There is no official obesity rate for 1940 because the United States didn’t begin systematically measuring body weight across the population until the early 1960s. The first nationally representative survey, conducted from 1960 to 1962, found that 13.4% of American adults were obese. Based on what we know about diet, physical activity, and available weight data from that era, the obesity rate in 1940 was almost certainly lower, likely in the single digits.
Why No Official Number Exists
The federal government began its first National Health Examination Survey in 1960, sending teams to physically weigh and measure a representative sample of American adults ages 18 to 79. Before that, no comparable program existed. Weight data from the 1940s comes from scattered sources: military induction physicals, life insurance applicants, and small regional studies. None of these captured a true cross-section of the population. Military data skewed toward young men. Insurance data skewed toward wealthier, employed individuals who could afford policies.
The concept of “obesity” as we define it today didn’t exist in the 1940s either. Body mass index, or BMI, wasn’t adopted as a standard measure until decades later. The closest equivalent was the Metropolitan Life Insurance Company’s height-weight tables, first published in 1943, which listed “desirable” weight ranges based on which policyholders lived the longest. A 5’9″ man with a medium frame, for instance, was expected to weigh between 148 and 160 pounds. These tables were the primary tool doctors used to assess whether someone was overweight, but they weren’t used for population-level tracking the way BMI is today.
What the 1960 Baseline Tells Us
The 1960–1962 survey remains the closest reliable anchor point. At 13.4% obesity among adults, America was already heavier than it had been a generation earlier, but dramatically thinner than it would become. For comparison, the adult obesity rate reached 22.9% by 1988, 30.5% by 2000, and sits above 40% today.

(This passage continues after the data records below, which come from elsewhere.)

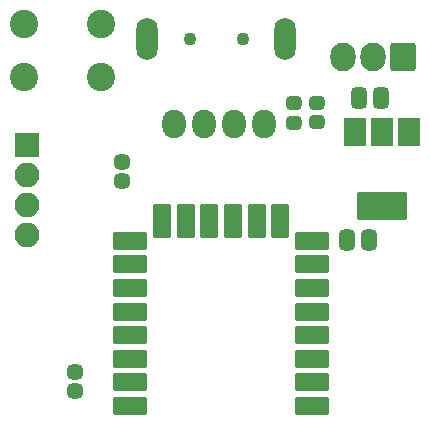
<source format=gbs>
G04 #@! TF.GenerationSoftware,KiCad,Pcbnew,(6.0.0)*
G04 #@! TF.CreationDate,2022-01-08T18:45:48-05:00*
G04 #@! TF.ProjectId,anavi-thermometer,616e6176-692d-4746-9865-726d6f6d6574,rev?*
G04 #@! TF.SameCoordinates,Original*
G04 #@! TF.FileFunction,Soldermask,Bot*
G04 #@! TF.FilePolarity,Negative*
%FSLAX46Y46*%
G04 Gerber Fmt 4.6, Leading zero omitted, Abs format (unit mm)*
G04 Created by KiCad (PCBNEW (6.0.0)) date 2022-01-08 18:45:48*
%MOMM*%
%LPD*%
G01*
G04 APERTURE LIST*
G04 Aperture macros list*
%AMRoundRect*
0 Rectangle with rounded corners*
0 $1 Rounding radius*
0 $2 $3 $4 $5 $6 $7 $8 $9 X,Y pos of 4 corners*
0 Add a 4 corners polygon primitive as box body*
4,1,4,$2,$3,$4,$5,$6,$7,$8,$9,$2,$3,0*
0 Add four circle primitives for the rounded corners*
1,1,$1+$1,$2,$3*
1,1,$1+$1,$4,$5*
1,1,$1+$1,$6,$7*
1,1,$1+$1,$8,$9*
0 Add four rect primitives between the rounded corners*
20,1,$1+$1,$2,$3,$4,$5,0*
20,1,$1+$1,$4,$5,$6,$7,0*
20,1,$1+$1,$6,$7,$8,$9,0*
20,1,$1+$1,$8,$9,$2,$3,0*%
G04 Aperture macros list end*
%ADD10C,2.400000*%
%ADD11RoundRect,0.200000X-0.863600X1.016000X-0.863600X-1.016000X0.863600X-1.016000X0.863600X1.016000X0*%
%ADD12O,2.127200X2.432000*%
%ADD13RoundRect,0.200000X-0.850000X-0.850000X0.850000X-0.850000X0.850000X0.850000X-0.850000X0.850000X0*%
%ADD14O,2.100000X2.100000*%
%ADD15O,2.000000X2.400000*%
%ADD16C,1.100000*%
%ADD17O,1.800000X3.600000*%
%ADD18RoundRect,0.450000X0.250000X0.475000X-0.250000X0.475000X-0.250000X-0.475000X0.250000X-0.475000X0*%
%ADD19RoundRect,0.418750X0.256250X-0.218750X0.256250X0.218750X-0.256250X0.218750X-0.256250X-0.218750X0*%
%ADD20RoundRect,0.418750X-0.256250X0.218750X-0.256250X-0.218750X0.256250X-0.218750X0.256250X0.218750X0*%
%ADD21RoundRect,0.200000X-0.750000X1.000000X-0.750000X-1.000000X0.750000X-1.000000X0.750000X1.000000X0*%
%ADD22RoundRect,0.200000X-1.900000X1.000000X-1.900000X-1.000000X1.900000X-1.000000X1.900000X1.000000X0*%
%ADD23RoundRect,0.443750X0.243750X0.456250X-0.243750X0.456250X-0.243750X-0.456250X0.243750X-0.456250X0*%
%ADD24RoundRect,0.200000X-1.250000X-0.550000X1.250000X-0.550000X1.250000X0.550000X-1.250000X0.550000X0*%
%ADD25RoundRect,0.200000X-0.550000X1.250000X-0.550000X-1.250000X0.550000X-1.250000X0.550000X1.250000X0*%
%ADD26RoundRect,0.400000X-0.275000X0.200000X-0.275000X-0.200000X0.275000X-0.200000X0.275000X0.200000X0*%
G04 APERTURE END LIST*
D10*
X130250000Y-78750000D03*
X123750000Y-78750000D03*
X130250000Y-83250000D03*
X123750000Y-83250000D03*
D11*
X155783676Y-81563234D03*
D12*
X153243676Y-81563234D03*
X150703676Y-81563234D03*
D13*
X124000000Y-89000000D03*
D14*
X124000000Y-91540000D03*
X124000000Y-94080000D03*
X124000000Y-96620000D03*
D15*
X136380000Y-87199373D03*
X138920000Y-87199373D03*
X141460000Y-87199373D03*
X144000000Y-87199373D03*
D16*
X137750000Y-80000000D03*
X142250000Y-80000000D03*
D17*
X145850000Y-80000000D03*
X134150000Y-80000000D03*
D18*
X153950000Y-85000000D03*
X152050000Y-85000000D03*
D19*
X128000000Y-109787500D03*
X128000000Y-108212500D03*
D20*
X132000000Y-90425000D03*
X132000000Y-92000000D03*
D21*
X151700000Y-87850000D03*
X154000000Y-87850000D03*
X156300000Y-87850000D03*
D22*
X154000000Y-94150000D03*
D23*
X152937500Y-97000000D03*
X151062500Y-97000000D03*
D24*
X132725340Y-111087500D03*
X132725340Y-109087500D03*
X132725340Y-107087500D03*
X132725340Y-105087500D03*
X132725340Y-103087500D03*
X132725340Y-101087500D03*
X132725340Y-99087500D03*
X132725340Y-97087500D03*
X148125340Y-97087500D03*
X148125340Y-99087500D03*
X148125340Y-101087500D03*
X148125340Y-103087500D03*
X148125340Y-105087500D03*
X148125340Y-107087500D03*
X148125340Y-109087500D03*
X148125340Y-111087500D03*
D25*
X135415340Y-95387500D03*
X137415340Y-95387500D03*
X139415340Y-95387500D03*
X141415340Y-95387500D03*
X143415340Y-95387500D03*
X145415340Y-95387500D03*
D26*
X146556323Y-85438213D03*
X146556323Y-87088213D03*
X148515750Y-85425933D03*
X148515750Y-87075933D03*
M02*

</source>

Working backward from that 13.4% figure, researchers generally estimate the 1940 rate fell somewhere between 5% and 10%. The two decades between 1940 and 1960 brought significant changes to American eating and activity patterns: the postwar suburban boom, the rise of car culture, the spread of processed and convenience foods, and the shift from physically demanding jobs toward office and service work. All of these factors would have pushed the obesity rate upward between 1940 and 1960, meaning the earlier number was meaningfully lower.
Why Americans Were Thinner in 1940
Several features of daily life in 1940 kept body weights down in ways that had nothing to do with dieting or exercise as we think of them today. The country was still emerging from the Great Depression, and food was less abundant and less calorie-dense than what followed in later decades. Portions were smaller. Meals were overwhelmingly prepared at home from whole ingredients. Fast food chains barely existed, and eating out was a special occasion for most families.
Physical activity was woven into ordinary life. A far larger share of the workforce performed manual labor in factories, farms, and construction. Household chores like washing clothes, cleaning, and cooking required sustained physical effort without the electric appliances that would become standard in the 1950s and 1960s. Most errands meant walking. Car ownership was growing but not yet universal, and suburbs designed around driving were still years away.
Sugar consumption was lower, and ultra-processed foods, the category most strongly linked to weight gain in modern research, were a small part of the food supply. Snacking between meals was less common culturally, and the sheer variety of cheap, calorie-dense food available at every gas station and grocery checkout today simply didn’t exist.
How Weight Standards Have Shifted
It’s worth noting that the definition of obesity itself has changed over time, which complicates any comparison. The Metropolitan Life tables from 1943 categorized people by frame size (small, medium, large) and gave a range of acceptable weights for each height. A 5’4″ woman with a medium frame was expected to weigh 124 to 138 pounds. These ranges were based on mortality data from insurance applicants, not on the broader population.
When the BMI standard became widespread in the 1980s and 1990s, obesity was defined as a BMI of 30 or above. In 1998, the National Institutes of Health lowered the “overweight” threshold from a BMI of 27.8 (for men) to 25, instantly reclassifying millions of Americans. The obesity cutoff of 30 stayed the same, but the shift illustrates how the lines we draw around “normal” weight are partly scientific and partly a policy decision. Any estimate of obesity in 1940 depends on which definition you apply retroactively to a population that was never formally measured.
Putting the Numbers in Context
The most honest answer is that obesity in 1940 affected a small minority of American adults, probably fewer than one in ten. That figure has since quadrupled. The change didn’t happen because of a single cause but because of a wholesale transformation in how Americans eat, move, work, and live. The 1940s represent a baseline that the country has moved steadily away from, decade by decade, with the sharpest acceleration happening after 1980.